To me, it is from this point on that the "peasant" as a simple concept underpinning the whole feudal structure started to become untenable and increasingly meaningless a concept. Around Europe similar challenges to the status quo sparked quite a bit of societal adjustment in this lowest rank who, after all, made up 95% of the entire population. An increasing ability to place monetary value on their contribution to the feudal process of wealth generation empowered them even further. Ultimately they developed the ability to organise structures within their own broad ranks which made a mockery of their official status in society. We can retrospectively call this the emergence of "middle classes" or "democracy", but what we cannot do is deny that they emerged from the peasant class.
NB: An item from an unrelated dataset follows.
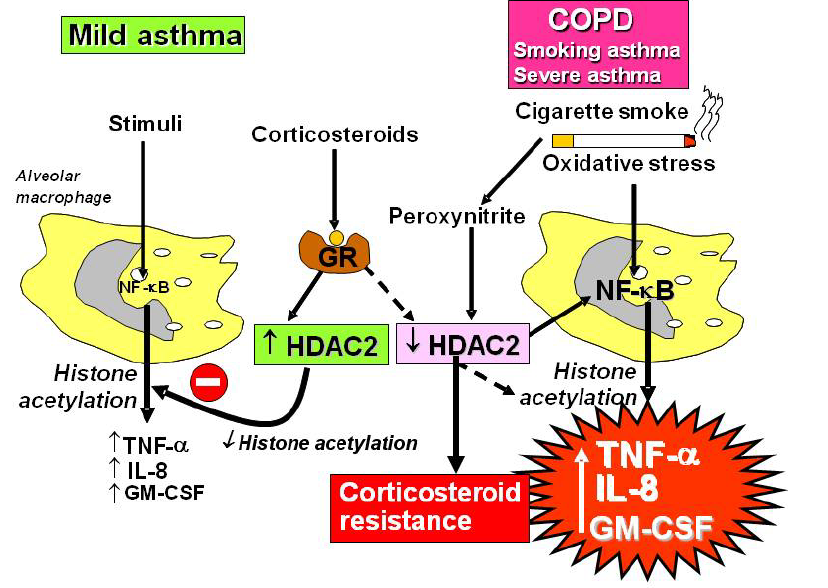
Figure 5. Mechanism of corticosteroid resistance in COPD, smoking asthma and severe asthma. Stimulation of mild asthmatic alveolar macrophages activates nuclear factor- κ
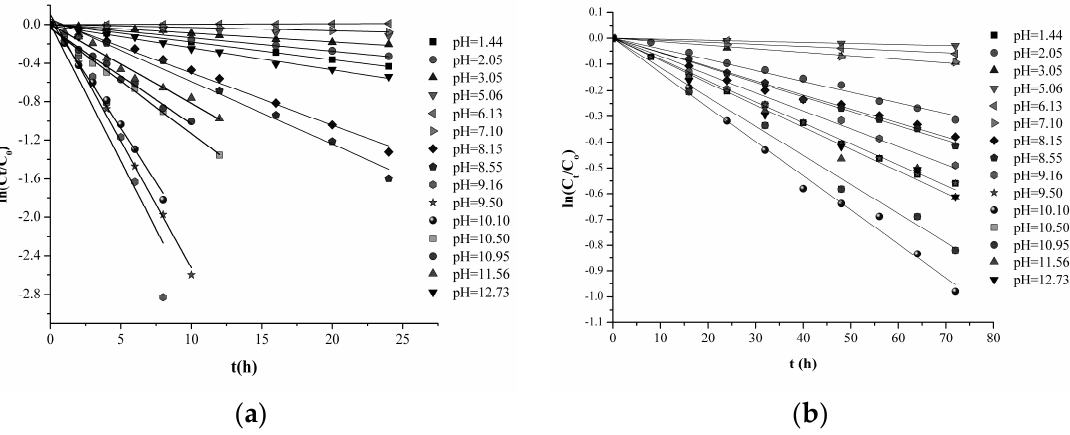
Figure 2. First-order plots for HSYA degradation at 25 °C in aqueous solution ( a ) and XBJ injection ( b ).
Guilds and the banking system are prime examples of this development but there are many more subtle ones too - involvement in the judicial structure being one often overlooked.
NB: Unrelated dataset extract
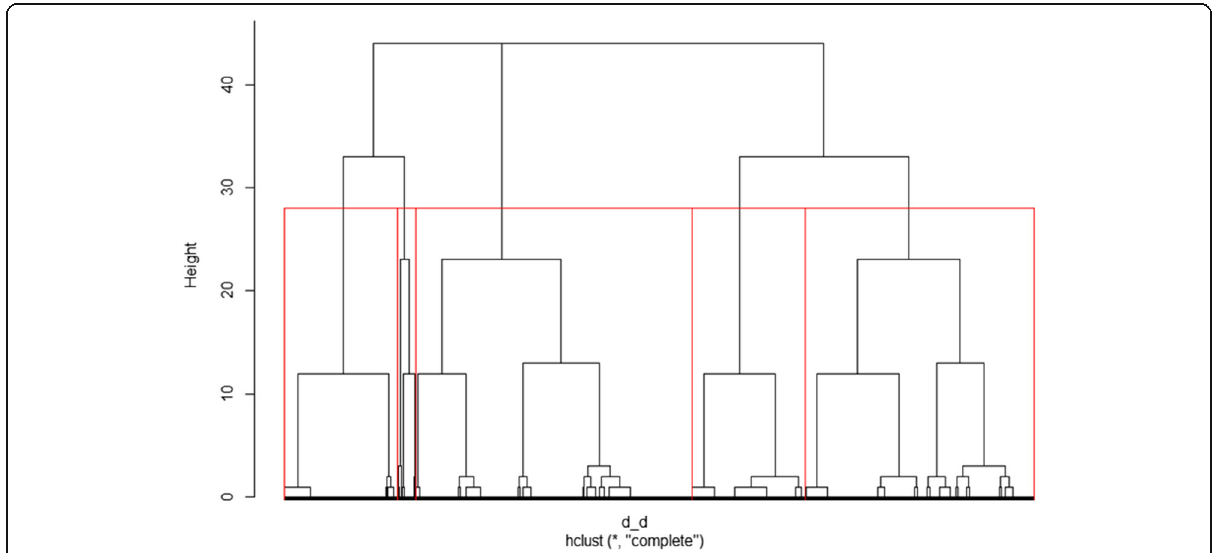
Fig. 7 Dendrogram of the hierarchic cluster analysis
In fact if we itemise social innovation for good or bad from that moment on we can trace almost every root back to the so-called peasantry. We can also say that the feudal system, in a purist sense, "failed" from that point on. However it is equally true to say that it was simply adjusted in terms of access to wealth with the peasant now potentially able to utilise a greater share of it. In practical terms however the association of wealth with power remained intact, as did the notion of ultimate ownership of that wealth. Social stability came at a price, and still does as much today as for our Carolingian ancestors, that being that the abrogation of the lower ranks' automatic right to own rather than simply utilise the wealth they generate is still a fundamental part of our modern social and political structures. This is not a set of principles which would necessarily have been recognised, let alone agreed with, in Gaelic, Norse or Saxon societies - to name but a few of relevance to contributors on this website. They were replaced by feudalism, and one could argue that feudalism itself (including its peasant class) has yet to be replaced in turn.